> 学習用テキスト:
********
5代目となる現行インプレッサスポーツ。2016年に登場し、2019年10月に初の大幅改良(マイナーチェンジ)が行われた。最新仕様となるアイサイト・ツーリングアシストが全車に標準装備されるぞ

(TEXT/国沢光宏)

●スバル インプレッサスポーツのココがイイ!!!……コストパフォーマンスの高さで評価すれば現在販売されている日本車No.1だと思う。なんたって歩行者エアバッグに始まる安全装備が凄いの何の! すべてのインプレッサシリーズに共通することながら、シャシー性能の高さも素晴らしい! 各社が出してきている新世代プラットフォームのなかで最も高いポテンシャルを持っている。

●スバル インプレッサスポーツのココが惜しい!!!……いかんせん華がない! 特に厳しいのはパワーユニットでしょう。パワーあるワケじゃなく、かといって燃費いいワケでもない。乗っていて面白さ皆無。スバルに期待されるクルマのイメージからほど遠いです。2020年の燃費基準をクリアできるメドが立っていないなど、化石のようなエンジンを今後どうするつもりなんだろうか。

●スペック(1.6i-L EyeSight):全長×全幅×全高=4475mm×1775mm×1480mm、ホイールベース=2670mm、車両重量=1300kg、水平対向4気筒1.6L DOHC、最高出力=115ps/6200rpm、最大トルク=15.kgm/3600rpm

■スバル インプレッサG4(200万2000~270万6000円)

インプレッサセダン版。グレード体系や価格はインプレッサスポーツと同じ。荷室や室内の広さではスポーツに分があるが、走りにこだわるならG4という選択も可だ。ルックスもいい

(TEXT/国沢光宏)
********
> 提供データ:
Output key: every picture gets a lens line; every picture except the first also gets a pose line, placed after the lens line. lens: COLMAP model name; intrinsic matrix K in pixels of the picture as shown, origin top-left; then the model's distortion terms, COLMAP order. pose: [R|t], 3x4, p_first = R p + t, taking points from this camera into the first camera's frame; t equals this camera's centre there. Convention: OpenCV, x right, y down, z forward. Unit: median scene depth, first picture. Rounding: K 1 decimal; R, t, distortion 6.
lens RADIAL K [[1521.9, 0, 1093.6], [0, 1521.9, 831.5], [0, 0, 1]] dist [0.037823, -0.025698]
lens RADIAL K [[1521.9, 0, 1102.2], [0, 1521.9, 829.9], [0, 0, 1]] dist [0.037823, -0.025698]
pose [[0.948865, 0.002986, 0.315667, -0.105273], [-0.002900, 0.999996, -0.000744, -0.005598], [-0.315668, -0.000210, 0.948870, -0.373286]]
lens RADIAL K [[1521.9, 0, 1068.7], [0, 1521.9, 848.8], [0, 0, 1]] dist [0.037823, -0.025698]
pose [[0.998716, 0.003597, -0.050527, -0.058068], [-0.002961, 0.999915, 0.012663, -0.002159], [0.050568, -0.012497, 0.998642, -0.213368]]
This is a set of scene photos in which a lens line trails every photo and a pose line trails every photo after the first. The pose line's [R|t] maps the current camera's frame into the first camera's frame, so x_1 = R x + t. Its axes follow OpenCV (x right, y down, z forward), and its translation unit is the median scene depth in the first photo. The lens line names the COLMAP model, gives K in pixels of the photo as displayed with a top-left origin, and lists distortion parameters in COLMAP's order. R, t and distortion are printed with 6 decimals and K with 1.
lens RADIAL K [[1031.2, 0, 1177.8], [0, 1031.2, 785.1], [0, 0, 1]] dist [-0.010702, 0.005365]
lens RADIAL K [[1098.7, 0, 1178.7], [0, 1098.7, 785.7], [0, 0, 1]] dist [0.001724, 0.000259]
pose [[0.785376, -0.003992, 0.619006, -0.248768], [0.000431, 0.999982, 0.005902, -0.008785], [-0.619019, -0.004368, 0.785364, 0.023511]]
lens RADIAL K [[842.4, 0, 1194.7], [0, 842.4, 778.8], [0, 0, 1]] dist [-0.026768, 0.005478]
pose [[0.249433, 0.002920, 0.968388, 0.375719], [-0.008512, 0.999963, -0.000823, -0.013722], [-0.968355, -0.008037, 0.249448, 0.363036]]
********
> 取り組む課題: インプレッサスポーツの紹介文では、現行インプレッサスポーツに初の大幅改良が行われたのはいつか。

> 演習の結果: 2019年10月。